Они напали слаженно и молча, действуя как единый организм. Клинки заплясали, выбивая искры. Два клинка против шести. Хрустально-серебряный звон искусно выкованных лезвий. Пляска трех черных теней и одной белой. Мне раскроили бедро почти сразу же – всего лишь легкое касание клинка, но кровь уже окрасила белую кожу, еле заметно светясь в предрассветном сумраке. Я на миг сбилась и тотчас поплатилась срезанной прядкой на лбу и тонкой царапиной поперек живота.
Фэй, замедли их!!!
«Приказ принят».
Рубиновый глаз плеснул розоватым светом, который моментально окутал Танцующих чем-то вроде тумана, но сидхе замерли на долю секунды, а потом колдовские путы были разорваны. Впрочем, мне этого хватило, чтобы прочертить квэлем сочащуюся кровью полосу на лице девушки с косичками. Разрезанная пополам шелковая маска спланировала на пол, а я ухмыльнулась, любуясь своей работой. Регенерация регенерацией, но шрам через все личико у Танцующей останется.
Дверь, которая охраняла проход между двумя смежными комнатами, наверное, прожила долгую и счастливую жизнь, насколько может быть долгой и счастливой жизнь обычной гостиничной двери. Увы, когда д’эссайнам срочно требуется войти, они не всегда открывают замки. Она с тихим скрипом рухнула внутрь двумя аккуратными половинками, и в комнату влетел Джерайн, злой, как три с половиной крайна, окруженный неясными тенями.

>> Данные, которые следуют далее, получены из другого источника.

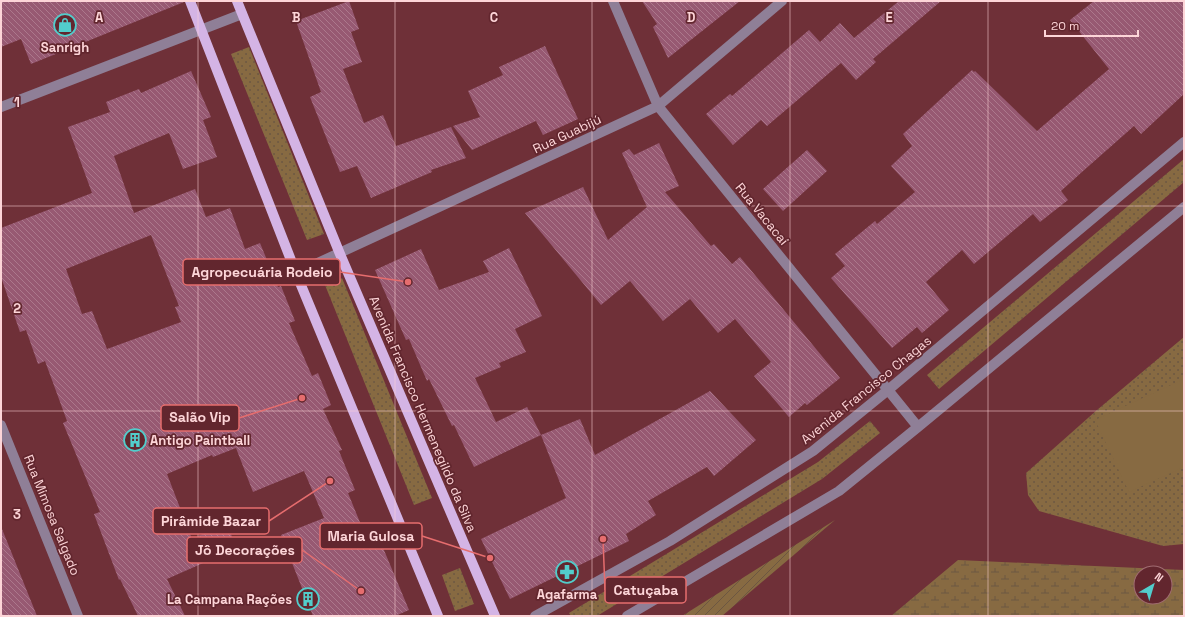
<svg xmlns="http://www.w3.org/2000/svg" width="1185" height="617" viewBox="0 0 1185 617" font-family="'Space Grotesk',sans-serif">
	<defs>
		<pattern id="grass-dots" width="8" height="8" patternUnits="userSpaceOnUse"><rect width="8" height="8" fill="#876a42"/><path d="M2 2h.1M6 6h.1" fill="none" stroke="#6c5742" stroke-width="1.8" stroke-linecap="round"/></pattern>
		<pattern id="wetland-marsh" width="20" height="14" patternUnits="userSpaceOnUse"><rect width="20" height="14" fill="#876a42"/><path d="M1 5h8M5 5V1M11 12h8M15 12V8" fill="none" stroke="#6c5742"/></pattern>
		<pattern id="garden-furrows" width="10" height="10" patternUnits="userSpaceOnUse"><rect width="10" height="10" fill="#876a42"/><path d="M-1 1l2-2M0 10L10 0M9 11l2-2" fill="none" stroke="#6c5742"/></pattern>
		<pattern id="building-back-hatch" width="6" height="6" patternUnits="userSpaceOnUse"><rect width="6" height="6" fill="#975972"/><path d="M-1 5l2 2M0 0l6 6M5-1l2 2" fill="none" stroke="#ac788c"/></pattern>
	</defs>
	<rect width="100%" height="100%" fill="#6f3038"/>
	<path fill="url(#grass-dots)" d="M249,47L324,234L307,240L231,54Z
		M1184,159V182L939,389L927,375Z
		M342,278L432,498L414,505L325,285Z
		M1184,337V544L1163,546L1039,511L1028,495L1026,473L1097,410Z
		M870,421L880,433L822,479L597,616H571L569,613L818,462Z
		M460,568L474,604L455,611L442,575Z"/>
	<path fill="url(#wetland-marsh)" fill-rule="evenodd" d="M958,560L1184,570V616H891ZM1141,573H1165V597H1141Z"/>
	<path fill="url(#garden-furrows)" d="M835,520L722,616H682Z"/>
	<path fill="#876a42" d="M1184,379V467L1129,492L1095,420Z"/>
	<path fill="url(#building-back-hatch)" fill-rule="evenodd" d="M1,1H184V2L31,64L21,39L1,47Z
		M349,1L359,29L351,32L362,62L343,69L364,123L383,115L396,146L451,127L466,158L431,170L432,172L371,198L357,166L340,172L310,97L321,92L296,21Z
		M642,1H740L668,58L653,27L657,24Z
		M899,1H941L873,59L876,62L856,80L841,63L767,126L761,120L733,145L706,114L730,94L732,96L809,30L820,42L840,23L854,38Z
		M1094,1H1184V94L1141,134L1134,126L1082,172L1061,191L1068,200L1040,222L1033,214L974,264L962,250L926,282L949,310L922,333L917,327L892,348L831,278L845,266L835,254L875,221L877,224L915,192L891,166L912,146L903,134L972,70L974,72L975,71L1037,131L1109,69L1070,20Z
		M545,46L578,119L543,135L536,121L472,150L453,126L480,117L468,91L503,75L499,67Z
		M191,71L211,117L203,120L217,157L183,169L169,133L114,156L134,213L195,189L206,217L230,208L245,249L260,243L278,287L281,286L295,321L289,323L312,376L318,373L331,405L323,409L342,450L339,451L355,490L348,493L370,547L381,543L409,610L395,616H313L281,535L324,518L304,471L253,492L236,448L213,457L212,455L167,474L192,539L226,523L237,548L167,579L185,616H138L120,579L119,580L94,514L100,512L63,423L67,421L45,361L38,364L26,330L20,332L1,277V228L92,193L68,127L110,112L106,102L139,89L141,93ZM151,235L179,306L175,307L181,322L107,349L92,311L82,314L66,269Z
		M659,143L679,186L665,192L711,246L714,244L732,264L740,257L840,378L807,405L805,403L789,417L754,376L771,362L735,319L718,333L690,299L663,321L630,281L601,305L525,213L583,187L608,240L647,207L622,153L629,149L634,155Z
		M807,150L827,171L783,211L763,189Z
		M509,248L542,316L515,329L526,352L499,363L501,367L475,378L496,422L527,407L541,435L580,419L595,455L710,391L756,440L714,476L707,467L648,501L656,515L626,534L629,541L510,599L481,539L566,498L541,435L474,467L454,425L452,426L429,379L427,381L409,339L406,340L375,270L421,249L439,290L489,272L483,261Z
		M1,529H2L37,616H1Z"/>
	<g fill="none" stroke-linecap="round" stroke-linejoin="round">
		<path stroke="#8f7f97" stroke-width="10" d="M613,1L658,106L918,427
			M1,107L242,14
			M296,273L658,106L782,1
			M1,425L78,616
			M535,616L670,541L813,451L888,390L1184,142
			M627,616L839,491L918,427L1184,207"/>
		<path stroke="#d4b4e5" stroke-width="10" d="M190,1L296,273L438,616
			M237,1L340,254L495,616"/>
	</g>
	<path fill="none" stroke="#fdd5d8" stroke-width="1" stroke-opacity="0.55" d="M198,1V616M395,1V616M592,1V616M790,1V616M988,1V616M1,206H1184M1,411H1184"/>
	<defs>
		<g id="shop-ring" transform="scale(1.15)"><circle r="9.5" fill="#62262e" stroke="#52cdcc" stroke-width="1.5"/><path d="M-5-2.5h2.3a2.7 3.5 0 0 1 5.4 0H5L5.5 6h-11ZM-1.5-2.5h3a1.5 2.3 0 0 0-3 0Z" fill="#52cdcc"/></g>
		<g id="building-ring" transform="scale(1.15)"><circle r="9.5" fill="#62262e" stroke="#52cdcc" stroke-width="1.5"/><path d="M-4-6H4V6H1V3H-1V6H-4ZM-2.5-4.3h1.7v1.8h-1.7ZM.8-4.3h1.7v1.8H.8ZM-2.5-1h1.7V.8h-1.7ZM.8-1h1.7V.8H.8Z" fill="#52cdcc"/></g>
		<g id="pharmacy-ring" transform="scale(1.15)"><circle r="9.5" fill="#62262e" stroke="#52cdcc" stroke-width="1.5"/><path d="M-2-6h4v4h4v4h-4v4h-4v-4h-4v-4h4Z" fill="#52cdcc"/></g>
	</defs>
	<g fill-rule="evenodd">
		<use href="#shop-ring" x="65" y="25"/>
		<use href="#building-ring" x="135" y="440"/>
		<use href="#pharmacy-ring" x="567" y="572"/>
		<use href="#building-ring" x="308" y="599"/>
	</g>
	<g text-anchor="middle" dominant-baseline="central" stroke-width="3.5" stroke-linejoin="round" paint-order="stroke">
		<g font-size="13" font-weight="bold" fill="#fdd5d8" stroke="#62262e">
			<text x="65" y="47">Sanrigh</text>
			<text x="150" y="440" text-anchor="start">Antigo Paintball</text>
			<text x="567" y="594">Agafarma</text>
			<text x="292" y="599" text-anchor="end">La Campana Rações</text>
		</g>
		<g font-size="13" fill="#fdd5d8" stroke="#62262e">
			<text transform="translate(567 134) rotate(-25)">Rua Guabijú</text>
			<text transform="translate(762 214) rotate(51)">Rua Vacacaí</text>
			<text transform="translate(866 390) rotate(-39)">Avenida Francisco Chagas</text>
			<text transform="translate(423 414) rotate(67)">Avenida Francisco Hermenegildo da Silva</text>
			<text transform="translate(52 515) rotate(68)">Rua Mimosa Salgado</text>
		</g>
	</g>
	<g font-size="13" text-anchor="middle" font-weight="bold" fill="#fdd5d8" stroke="#62262e" stroke-width="3.5" stroke-linejoin="round" paint-order="stroke">
		<text x="99" y="22">A</text>
		<text x="296" y="22">B</text>
		<text x="494" y="22">C</text>
		<text x="691" y="22">D</text>
		<text x="889" y="22">E</text>
		<text x="17" y="107">1</text>
		<text x="17" y="313">2</text>
		<text x="17" y="519">3</text>
	</g>
	<path fill="none" stroke="#e66d6e" stroke-width="1.5" d="M408 282L340 272M302 398L239 418M330 481L269 521M490 558L422 536M361 591L302 550M603 539L605 590"/>
	<g fill="#e66d6e" stroke="#62262e" stroke-width="1.5">
		<circle cx="408" cy="282" r="4"/>
		<circle cx="302" cy="398" r="4"/>
		<circle cx="330" cy="481" r="4"/>
		<circle cx="490" cy="558" r="4"/>
		<circle cx="361" cy="591" r="4"/>
		<circle cx="603" cy="539" r="4"/>
	</g>
	<g fill="#62262e" stroke="#e66d6e" stroke-width="1.5">
		<rect x="183" y="259" width="157" height="26" rx="4"/>
		<rect x="161" y="405" width="78" height="26" rx="4"/>
		<rect x="153" y="508" width="116" height="26" rx="4"/>
		<rect x="320" y="523" width="102" height="26" rx="4"/>
		<rect x="187" y="537" width="115" height="26" rx="4"/>
		<rect x="605" y="577" width="81" height="26" rx="4"/>
	</g>
	<g font-size="14" text-anchor="middle" font-weight="bold" fill="#fdd5d8">
		<text x="262" y="277">Agropecuária Rodeio</text>
		<text x="200" y="422">Salão Vip</text>
		<text x="211" y="526">Pirâmide Bazar</text>
		<text x="371" y="541">Maria Gulosa</text>
		<text x="245" y="555">Jô Decorações</text>
		<text x="646" y="595">Catuçaba</text>
	</g>
	<rect width="1185" height="617" fill="none" stroke="#fdd5d8" stroke-width="4"/>
	<g transform="translate(1153 585) rotate(38)"><circle r="19" fill="#62262e" stroke="#a06c72"/>
	<path d="M0-3L7 15L0 10L-7 15Z" fill="#52cdcc"/>
	<text y="-6" font-size="11" font-weight="bold" text-anchor="middle" fill="#fdd5d8">N</text>
	</g>
	<path d="M1045 30v6h93v-6" fill="none" stroke="#fdd5d8" stroke-width="2"/>
	<text x="1051" y="30" font-size="12" fill="#fdd5d8" stroke="#62262e" stroke-width="3" paint-order="stroke">20 m</text>
</svg>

Шепчущими.
Воспользовавшись долей секунды паузы, он успел крикнуть:
– Девушка справа – твоя, остальных – мне! – И рубанул наотмашь ближайшего Танцующего.
Я только и успела, что мысленно вздохнуть, краем глаза глядя на то, как девушки-сидхе, напрочь проигнорировав предложенное д’эссайном разделение труда, красиво принялись теснить его в сторону, нанося удары с такой скоростью, что в комнате стоял непрерывный звон.

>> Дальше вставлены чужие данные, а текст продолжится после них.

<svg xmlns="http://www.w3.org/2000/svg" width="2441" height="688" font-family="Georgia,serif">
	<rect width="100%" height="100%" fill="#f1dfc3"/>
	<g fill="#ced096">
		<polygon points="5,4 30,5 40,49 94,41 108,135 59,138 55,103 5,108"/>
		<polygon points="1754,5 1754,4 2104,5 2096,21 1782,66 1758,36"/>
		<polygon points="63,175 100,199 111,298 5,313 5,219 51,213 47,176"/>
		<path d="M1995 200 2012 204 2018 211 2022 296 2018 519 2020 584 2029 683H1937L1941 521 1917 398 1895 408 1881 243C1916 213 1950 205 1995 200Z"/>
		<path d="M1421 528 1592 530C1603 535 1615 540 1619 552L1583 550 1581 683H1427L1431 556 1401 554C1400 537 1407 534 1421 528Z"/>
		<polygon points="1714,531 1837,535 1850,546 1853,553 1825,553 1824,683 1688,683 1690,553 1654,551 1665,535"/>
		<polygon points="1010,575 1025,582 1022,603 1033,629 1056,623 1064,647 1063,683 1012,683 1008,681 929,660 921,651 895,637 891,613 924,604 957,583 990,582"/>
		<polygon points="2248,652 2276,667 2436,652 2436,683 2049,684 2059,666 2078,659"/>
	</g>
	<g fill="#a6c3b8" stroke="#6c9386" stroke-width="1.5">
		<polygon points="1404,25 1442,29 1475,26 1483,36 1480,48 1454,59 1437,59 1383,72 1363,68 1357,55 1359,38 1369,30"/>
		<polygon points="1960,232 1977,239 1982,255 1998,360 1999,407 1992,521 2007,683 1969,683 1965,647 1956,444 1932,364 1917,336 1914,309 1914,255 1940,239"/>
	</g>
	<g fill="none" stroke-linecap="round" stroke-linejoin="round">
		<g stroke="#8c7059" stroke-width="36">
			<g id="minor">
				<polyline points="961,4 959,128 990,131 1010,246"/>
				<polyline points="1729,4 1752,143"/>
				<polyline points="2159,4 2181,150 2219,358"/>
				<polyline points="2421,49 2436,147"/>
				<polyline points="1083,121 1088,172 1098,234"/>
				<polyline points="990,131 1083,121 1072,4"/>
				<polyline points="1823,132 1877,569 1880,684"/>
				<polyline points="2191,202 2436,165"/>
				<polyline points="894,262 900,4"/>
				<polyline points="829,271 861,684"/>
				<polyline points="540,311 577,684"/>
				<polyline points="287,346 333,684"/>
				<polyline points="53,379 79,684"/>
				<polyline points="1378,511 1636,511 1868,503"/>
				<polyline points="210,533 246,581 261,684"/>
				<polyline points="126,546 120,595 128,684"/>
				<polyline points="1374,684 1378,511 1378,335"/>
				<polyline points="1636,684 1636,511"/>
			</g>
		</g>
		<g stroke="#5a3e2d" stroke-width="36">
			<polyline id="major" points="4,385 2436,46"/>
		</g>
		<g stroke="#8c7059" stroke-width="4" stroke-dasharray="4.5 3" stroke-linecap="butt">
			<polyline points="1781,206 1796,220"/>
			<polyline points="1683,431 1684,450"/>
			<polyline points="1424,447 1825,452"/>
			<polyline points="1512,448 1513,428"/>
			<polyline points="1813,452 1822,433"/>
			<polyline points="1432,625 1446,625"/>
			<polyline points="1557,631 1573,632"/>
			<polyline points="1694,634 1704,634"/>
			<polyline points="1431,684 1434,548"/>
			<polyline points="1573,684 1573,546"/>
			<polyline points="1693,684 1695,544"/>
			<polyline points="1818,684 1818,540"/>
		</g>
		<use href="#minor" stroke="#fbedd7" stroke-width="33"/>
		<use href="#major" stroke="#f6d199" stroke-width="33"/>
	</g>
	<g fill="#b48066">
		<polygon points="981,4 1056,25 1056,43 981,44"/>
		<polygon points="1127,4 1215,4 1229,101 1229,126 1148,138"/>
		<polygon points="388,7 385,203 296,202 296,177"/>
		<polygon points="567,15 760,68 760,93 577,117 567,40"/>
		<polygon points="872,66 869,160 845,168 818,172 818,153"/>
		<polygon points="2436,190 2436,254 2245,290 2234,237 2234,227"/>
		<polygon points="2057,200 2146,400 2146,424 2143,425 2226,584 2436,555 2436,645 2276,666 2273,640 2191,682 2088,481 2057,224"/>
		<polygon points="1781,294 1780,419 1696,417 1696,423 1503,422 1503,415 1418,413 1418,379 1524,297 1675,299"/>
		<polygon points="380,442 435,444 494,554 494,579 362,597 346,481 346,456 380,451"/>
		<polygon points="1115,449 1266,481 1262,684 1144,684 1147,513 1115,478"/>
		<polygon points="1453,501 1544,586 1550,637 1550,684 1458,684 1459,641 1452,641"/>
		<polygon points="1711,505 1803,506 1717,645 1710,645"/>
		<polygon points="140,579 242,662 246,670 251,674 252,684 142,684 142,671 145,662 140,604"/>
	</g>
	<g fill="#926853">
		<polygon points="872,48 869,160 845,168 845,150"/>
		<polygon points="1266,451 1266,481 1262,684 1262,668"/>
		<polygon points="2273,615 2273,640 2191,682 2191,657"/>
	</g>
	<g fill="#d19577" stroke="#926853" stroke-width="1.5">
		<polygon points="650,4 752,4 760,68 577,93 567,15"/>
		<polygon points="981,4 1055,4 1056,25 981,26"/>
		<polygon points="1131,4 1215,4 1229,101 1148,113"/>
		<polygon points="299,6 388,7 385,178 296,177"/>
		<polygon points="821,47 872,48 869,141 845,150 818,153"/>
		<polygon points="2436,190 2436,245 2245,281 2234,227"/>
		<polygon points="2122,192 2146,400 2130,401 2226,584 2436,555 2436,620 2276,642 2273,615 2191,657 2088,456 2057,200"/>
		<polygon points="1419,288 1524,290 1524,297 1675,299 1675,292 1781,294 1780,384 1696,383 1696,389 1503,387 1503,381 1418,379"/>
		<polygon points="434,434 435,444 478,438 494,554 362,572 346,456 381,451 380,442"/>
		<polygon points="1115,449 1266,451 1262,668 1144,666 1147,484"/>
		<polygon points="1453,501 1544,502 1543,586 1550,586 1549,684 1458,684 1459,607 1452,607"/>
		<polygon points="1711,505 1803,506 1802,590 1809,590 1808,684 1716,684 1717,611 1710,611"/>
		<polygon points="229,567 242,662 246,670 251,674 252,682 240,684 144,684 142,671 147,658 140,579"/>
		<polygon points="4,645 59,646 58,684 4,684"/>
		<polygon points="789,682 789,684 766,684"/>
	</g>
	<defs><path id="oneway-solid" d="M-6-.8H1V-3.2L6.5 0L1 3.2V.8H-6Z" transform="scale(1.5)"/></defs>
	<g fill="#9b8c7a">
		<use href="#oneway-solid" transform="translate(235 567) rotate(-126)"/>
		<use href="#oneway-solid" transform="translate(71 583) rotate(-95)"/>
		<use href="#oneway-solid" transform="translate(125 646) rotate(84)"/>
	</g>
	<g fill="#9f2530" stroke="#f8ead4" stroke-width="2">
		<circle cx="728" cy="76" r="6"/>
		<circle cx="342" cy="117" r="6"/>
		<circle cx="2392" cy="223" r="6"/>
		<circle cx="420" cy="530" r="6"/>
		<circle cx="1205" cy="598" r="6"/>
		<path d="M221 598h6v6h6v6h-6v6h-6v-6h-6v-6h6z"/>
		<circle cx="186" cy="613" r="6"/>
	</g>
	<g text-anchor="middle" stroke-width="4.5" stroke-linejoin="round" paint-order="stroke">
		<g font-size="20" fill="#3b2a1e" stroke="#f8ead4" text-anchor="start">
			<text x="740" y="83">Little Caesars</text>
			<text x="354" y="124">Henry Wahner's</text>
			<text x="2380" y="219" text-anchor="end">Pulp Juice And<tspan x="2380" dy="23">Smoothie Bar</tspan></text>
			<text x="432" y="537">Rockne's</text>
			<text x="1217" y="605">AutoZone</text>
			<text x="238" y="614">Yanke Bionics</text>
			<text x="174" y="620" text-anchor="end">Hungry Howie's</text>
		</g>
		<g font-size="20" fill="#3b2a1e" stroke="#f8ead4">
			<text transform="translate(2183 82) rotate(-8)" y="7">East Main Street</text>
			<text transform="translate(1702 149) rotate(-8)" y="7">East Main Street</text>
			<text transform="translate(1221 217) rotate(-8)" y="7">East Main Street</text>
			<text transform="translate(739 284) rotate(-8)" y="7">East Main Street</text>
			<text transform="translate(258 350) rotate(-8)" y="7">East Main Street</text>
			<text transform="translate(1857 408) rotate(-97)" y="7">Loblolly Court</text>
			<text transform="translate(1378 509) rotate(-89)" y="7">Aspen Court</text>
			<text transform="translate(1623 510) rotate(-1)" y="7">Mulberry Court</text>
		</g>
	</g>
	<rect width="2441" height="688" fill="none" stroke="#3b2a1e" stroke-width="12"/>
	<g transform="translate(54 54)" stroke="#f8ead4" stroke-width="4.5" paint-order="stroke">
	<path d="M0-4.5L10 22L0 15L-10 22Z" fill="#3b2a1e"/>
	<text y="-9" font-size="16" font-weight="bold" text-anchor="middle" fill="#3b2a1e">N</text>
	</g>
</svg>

Фэй, заморозку! Такую мощную, какую только можешь!!!
«Принято!»
Я поймала на скрест клинков квэли Танцующего, и в этот момент руны на браслете заискрили холодным белым пламенем, плеснувшим во все стороны, и там, где язычки холода касались сидхе, их одежда покрывалась белоснежным инеем. Мой противник отскочил назад, изумленно глядя на побелевшие квэли и плохо слушающиеся руки, девушки тоже отступили, образовывая с Танцующим треугольник.
Классика...
Я сдула с лица обрезанную прядку и пригнулась, оскальзываясь в лужице крови, натекшей с бедра.
– Тю, детишки, неужели вы таки нервничаете? Сначала невежливо вламываетесь, вас и так тут не очень ждали, хулиганите тут, красивую девушку поцарапали... И как вам не стыдно?
Джерайн даже не запыхался, более того, вообще дышал через раз, совершенно честно забывая о том, что надо это делать. Эсси’д’шарме в его руках снова изменилось так, что острие этого однолезвийного меча окрасилось фиолетовым цветом.